_Stated task A_.
Summarize the ESXi4 multipathing article in two sentences.
_Stated task B_.
Extend the ESXi4 multipathing article, starting after its final sentence.

_Supplied text_.
>>

The purpose of this article is explain how to enable round robin and multipathing on an ESXi4 cluster.
Our environment consists of:
- 48 HP BL460cG1 servers running ESXi4 embedded with qlogic fc mezzanine cards(2 hba’s/host)
- 3 C7000 Chassis with VC-Enet modules and Cisco MDS9124 switches
- SAN fabric connected to an HP EVA 8400
These instructions are primarily from HP and are SPECIFICALLY FOR THE EVA! Check with your SAN vendor for their recommendations. The shared storage in our environment is all fibre channel, so these instructions will most likely not work on iSCSI or shared storage over other protocols. This article assumes you have two hba’s per host as well. Also make sure that your SAN or LUN’s are setup for an active/active configuration otherwise you’ll have problems with LUN trespassing. Most newer SAN’s are active/active by default, but some SAN’s such as some of the older EMC CX series are setup for active/passive and you have to use powerpath or a vendor specific product in order to setup true multi-pathing on a host. Perform these steps at your own risk! If you’re not comfortable with any part of this then do some research, reference the sources at the bottom of the page, or call VMWare support before you go ahead with this. Now that we’ve got the disclaimers out of the way, let’s get down to the good stuff. The whole process consists of approximately 3 steps: enabling round robin on all LUN’s on all hosts in the cluster, setting each host to use both preferred and non-preferred paths, and finally telling each host how many iops before it switches paths, utilzing both paths more effectively and helping to spread the load across both controllers on your SAN.
Enabling Round Robin
Set multi-path policy to Round Robin on all LUN’s on all hosts in a cluster using PowerCLI:
Get-VMHost -Location <Clustername>|Get-ScsiLun -LunType "disk"|where {$_.MultipathPolicy –ne "RoundRobin"}|Set-ScsiLun -MultipathPolicy "RoundRobin"
Check to see if it took:
Get-VMHost -Location <Clustername>|Get-ScsiLun
The following steps are run in the “unsupported console”. Google to see how to enable ssh on each host.

<<

Dataset entries:
>>

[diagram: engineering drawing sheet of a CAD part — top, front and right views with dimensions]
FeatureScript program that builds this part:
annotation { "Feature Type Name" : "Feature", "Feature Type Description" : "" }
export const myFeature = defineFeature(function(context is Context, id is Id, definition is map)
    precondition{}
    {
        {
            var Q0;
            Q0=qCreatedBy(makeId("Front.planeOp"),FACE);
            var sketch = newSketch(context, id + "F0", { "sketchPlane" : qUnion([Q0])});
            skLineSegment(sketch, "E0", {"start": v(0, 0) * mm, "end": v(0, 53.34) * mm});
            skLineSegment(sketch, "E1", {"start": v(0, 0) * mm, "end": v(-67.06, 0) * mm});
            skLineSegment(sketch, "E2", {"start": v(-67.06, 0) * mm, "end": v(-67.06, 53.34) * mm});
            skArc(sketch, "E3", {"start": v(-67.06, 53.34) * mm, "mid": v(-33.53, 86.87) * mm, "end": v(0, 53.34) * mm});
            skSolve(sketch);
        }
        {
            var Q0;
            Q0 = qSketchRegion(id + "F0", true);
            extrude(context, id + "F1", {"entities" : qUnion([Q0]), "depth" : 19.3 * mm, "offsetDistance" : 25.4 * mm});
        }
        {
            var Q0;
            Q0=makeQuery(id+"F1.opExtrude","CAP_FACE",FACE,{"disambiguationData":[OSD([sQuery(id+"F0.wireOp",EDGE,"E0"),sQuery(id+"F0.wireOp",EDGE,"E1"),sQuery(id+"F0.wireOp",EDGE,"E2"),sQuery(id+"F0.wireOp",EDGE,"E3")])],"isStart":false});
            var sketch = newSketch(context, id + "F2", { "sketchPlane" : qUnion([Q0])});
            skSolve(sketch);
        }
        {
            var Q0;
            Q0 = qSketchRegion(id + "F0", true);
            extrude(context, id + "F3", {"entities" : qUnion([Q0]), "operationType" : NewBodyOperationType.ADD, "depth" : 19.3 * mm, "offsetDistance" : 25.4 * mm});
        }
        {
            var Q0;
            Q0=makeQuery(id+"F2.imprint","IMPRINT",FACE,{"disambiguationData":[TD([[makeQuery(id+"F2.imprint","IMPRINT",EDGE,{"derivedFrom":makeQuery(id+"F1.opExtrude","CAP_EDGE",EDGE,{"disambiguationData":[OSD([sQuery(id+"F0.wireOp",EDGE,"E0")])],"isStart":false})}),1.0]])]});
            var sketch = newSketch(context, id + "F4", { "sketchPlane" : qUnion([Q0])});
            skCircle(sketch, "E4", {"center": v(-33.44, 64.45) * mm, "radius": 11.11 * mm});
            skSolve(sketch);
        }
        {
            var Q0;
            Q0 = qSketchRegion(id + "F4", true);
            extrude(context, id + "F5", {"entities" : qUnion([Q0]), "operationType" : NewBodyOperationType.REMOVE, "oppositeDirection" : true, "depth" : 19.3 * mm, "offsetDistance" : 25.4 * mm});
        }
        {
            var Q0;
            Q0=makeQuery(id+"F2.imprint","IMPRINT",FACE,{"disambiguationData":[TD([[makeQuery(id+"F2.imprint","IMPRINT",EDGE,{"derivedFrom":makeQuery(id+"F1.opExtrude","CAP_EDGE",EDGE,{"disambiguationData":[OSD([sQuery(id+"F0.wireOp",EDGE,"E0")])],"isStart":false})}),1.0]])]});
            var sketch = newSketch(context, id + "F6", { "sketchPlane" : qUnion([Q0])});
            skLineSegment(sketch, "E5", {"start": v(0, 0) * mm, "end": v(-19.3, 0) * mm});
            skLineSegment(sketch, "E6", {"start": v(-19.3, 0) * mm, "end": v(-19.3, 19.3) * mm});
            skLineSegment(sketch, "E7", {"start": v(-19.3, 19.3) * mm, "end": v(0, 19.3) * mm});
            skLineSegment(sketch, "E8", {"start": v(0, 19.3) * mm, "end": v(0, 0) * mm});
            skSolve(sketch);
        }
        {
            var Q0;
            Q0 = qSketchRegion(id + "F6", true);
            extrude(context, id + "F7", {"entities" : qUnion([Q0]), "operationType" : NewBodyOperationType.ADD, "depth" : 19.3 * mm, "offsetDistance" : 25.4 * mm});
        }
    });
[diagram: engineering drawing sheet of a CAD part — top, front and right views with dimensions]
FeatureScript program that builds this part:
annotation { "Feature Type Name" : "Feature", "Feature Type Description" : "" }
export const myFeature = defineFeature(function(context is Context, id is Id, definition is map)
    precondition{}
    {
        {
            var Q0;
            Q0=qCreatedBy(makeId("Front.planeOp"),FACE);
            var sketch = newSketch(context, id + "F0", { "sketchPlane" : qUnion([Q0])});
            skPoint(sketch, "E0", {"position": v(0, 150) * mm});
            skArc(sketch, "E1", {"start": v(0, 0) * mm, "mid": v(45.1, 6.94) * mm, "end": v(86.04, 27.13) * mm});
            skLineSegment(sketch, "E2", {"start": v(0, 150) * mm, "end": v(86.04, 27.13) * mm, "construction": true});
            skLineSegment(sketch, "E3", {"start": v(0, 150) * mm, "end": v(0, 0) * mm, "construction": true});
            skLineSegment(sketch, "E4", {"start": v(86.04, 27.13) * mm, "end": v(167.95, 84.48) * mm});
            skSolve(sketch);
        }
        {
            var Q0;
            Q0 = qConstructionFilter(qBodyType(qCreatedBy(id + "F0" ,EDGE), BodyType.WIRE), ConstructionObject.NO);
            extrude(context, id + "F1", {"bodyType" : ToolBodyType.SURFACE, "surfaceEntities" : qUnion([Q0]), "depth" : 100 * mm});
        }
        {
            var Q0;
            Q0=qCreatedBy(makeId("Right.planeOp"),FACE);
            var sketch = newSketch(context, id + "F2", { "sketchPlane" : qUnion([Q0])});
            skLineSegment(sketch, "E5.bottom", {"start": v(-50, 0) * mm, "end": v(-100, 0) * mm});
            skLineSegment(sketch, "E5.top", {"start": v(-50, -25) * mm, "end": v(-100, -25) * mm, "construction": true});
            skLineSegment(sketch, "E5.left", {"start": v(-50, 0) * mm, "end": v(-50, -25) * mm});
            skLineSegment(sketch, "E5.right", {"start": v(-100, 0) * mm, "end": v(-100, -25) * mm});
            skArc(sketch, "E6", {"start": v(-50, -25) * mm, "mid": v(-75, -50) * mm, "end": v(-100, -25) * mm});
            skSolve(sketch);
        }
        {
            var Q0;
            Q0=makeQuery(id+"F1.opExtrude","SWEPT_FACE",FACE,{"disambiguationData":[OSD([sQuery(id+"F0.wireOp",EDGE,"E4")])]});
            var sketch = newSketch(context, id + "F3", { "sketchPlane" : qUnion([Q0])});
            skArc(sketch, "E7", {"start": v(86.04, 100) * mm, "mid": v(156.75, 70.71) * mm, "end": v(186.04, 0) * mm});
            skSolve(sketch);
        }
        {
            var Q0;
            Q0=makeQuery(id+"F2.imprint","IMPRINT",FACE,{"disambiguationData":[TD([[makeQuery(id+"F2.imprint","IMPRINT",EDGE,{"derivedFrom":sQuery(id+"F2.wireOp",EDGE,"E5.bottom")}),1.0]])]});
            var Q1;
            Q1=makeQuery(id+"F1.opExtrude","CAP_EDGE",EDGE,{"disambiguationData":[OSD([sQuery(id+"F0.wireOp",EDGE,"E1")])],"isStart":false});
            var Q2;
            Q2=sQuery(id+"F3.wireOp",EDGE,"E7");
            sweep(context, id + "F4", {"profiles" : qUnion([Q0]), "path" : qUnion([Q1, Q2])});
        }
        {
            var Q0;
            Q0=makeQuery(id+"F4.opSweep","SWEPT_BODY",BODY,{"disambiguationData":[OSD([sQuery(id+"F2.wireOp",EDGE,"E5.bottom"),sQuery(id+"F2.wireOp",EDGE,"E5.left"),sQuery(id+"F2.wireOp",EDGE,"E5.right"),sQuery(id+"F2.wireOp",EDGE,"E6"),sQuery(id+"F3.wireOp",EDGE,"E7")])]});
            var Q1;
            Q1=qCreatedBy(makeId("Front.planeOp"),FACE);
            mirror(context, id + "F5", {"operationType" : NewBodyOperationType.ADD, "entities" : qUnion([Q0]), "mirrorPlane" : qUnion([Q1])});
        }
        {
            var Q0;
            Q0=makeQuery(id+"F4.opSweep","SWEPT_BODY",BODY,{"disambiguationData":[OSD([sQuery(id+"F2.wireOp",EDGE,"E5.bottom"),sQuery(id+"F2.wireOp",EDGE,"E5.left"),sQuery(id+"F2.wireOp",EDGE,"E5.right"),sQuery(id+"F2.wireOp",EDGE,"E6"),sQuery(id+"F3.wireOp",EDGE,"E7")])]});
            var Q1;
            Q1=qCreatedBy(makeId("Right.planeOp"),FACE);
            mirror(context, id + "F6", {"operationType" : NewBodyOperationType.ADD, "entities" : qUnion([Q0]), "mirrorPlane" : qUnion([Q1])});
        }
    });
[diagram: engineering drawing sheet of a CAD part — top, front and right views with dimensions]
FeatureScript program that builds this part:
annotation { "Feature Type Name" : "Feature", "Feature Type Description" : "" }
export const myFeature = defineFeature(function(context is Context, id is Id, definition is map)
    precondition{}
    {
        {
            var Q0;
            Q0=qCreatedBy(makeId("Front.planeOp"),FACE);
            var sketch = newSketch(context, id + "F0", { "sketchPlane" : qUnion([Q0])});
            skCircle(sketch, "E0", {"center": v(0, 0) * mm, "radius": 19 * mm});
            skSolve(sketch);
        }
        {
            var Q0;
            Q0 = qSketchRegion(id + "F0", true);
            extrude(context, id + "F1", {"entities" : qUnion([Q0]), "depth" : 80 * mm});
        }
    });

<<

_Response A_.
The article explains how to enable round robin and multipathing on an ESXi4 cluster with fibre channel storage, using instructions mainly from HP that apply specifically to the EVA and assume two HBAs per host and an active/active SAN. The process has about three steps (enabling round robin on all LUNs on every host, setting each host to use both preferred and non-preferred paths, and setting how many IOPS pass before a path switch), and the article gives PowerCLI commands to apply the round robin policy and check the result.

_Response B_.
Set the default Path Selection Policy(PSP) to Round Robin and SATP to VMW_SATP_ALUA on each host
esxcli nmp satp setdefaultpsp --satp VMW_SATP_ALUA --psp VMW_PSP_RR
Set the LUN’s to use preferred and non-preferred paths
Login to each host and type in the following command:
for i in `ls /vmfs/devices/disks/ | grep naa.600` ; do esxcli nmp roundrobin setconfig --useANO 1 --device $i ;done
You might get some errors, but run this command to see if it took:
esxcli nmp device list |grep ANO=
Set amount of iops before it switches paths
for i in `ls /vmfs/devices/disks/ | grep naa.600` ; do esxcli nmp roundrobin setconfig --type "iops" --iops=1 --device $i ;done
By default this is set to 1000, and you’ll have to write a script that runs on startup as the setting doesn’t keep over a reboot. In fact it seems that if you touch the iops= setting, then after a reboot it’s replaced with a random number.
Check the sources below for more detailed information, especially the top link which is the HP “Official” best practices document for this scenario.
-bb
Sources:
thanks for the info, very useful
Thank you for the script to enable round robin. It saved me a ton of time implementing it on our VDI clusters. Now when I go to the server clusters those have a lot more hosts and luns. Do you have a script to backout the change? In other words, do you have a script to go from round robin to fixed?
Thanks in advance!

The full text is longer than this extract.